§ Required work
Identify each line in the records below that contains the word "will", and copy it.

§ Material supplied
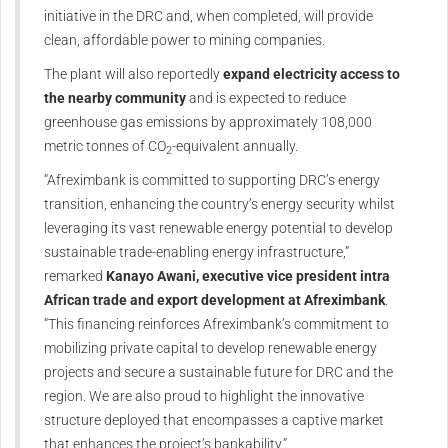
initiative in the DRC and, when completed, will provide
clean, affordable power to mining companies.
The plant will also reportedly
expand electricity access to
the nearby community
and is expected to reduce
greenhouse gas emissions by approximately 108,000
metric tonnes of CO
-equivalent annually.
2
“Afreximbank is committed to supporting DRC’s energy
transition, enhancing the country’s energy security whilst
leveraging its vast renewable energy potential to develop
sustainable trade-enabling energy infrastructure,”
remarked
Kanayo Awani, executive vice president intra
African trade and export development at Afreximbank
.
“This financing reinforces Afreximbank’s commitment to
mobilizing private capital to develop renewable energy
projects and secure a sustainable future for DRC and the
region. We are also proud to highlight the innovative
structure deployed that encompasses a captive market
that enhances the project’s bankability.”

§ Answer for this exercise
initiative in the DRC and, when completed, will provide
The plant will also reportedly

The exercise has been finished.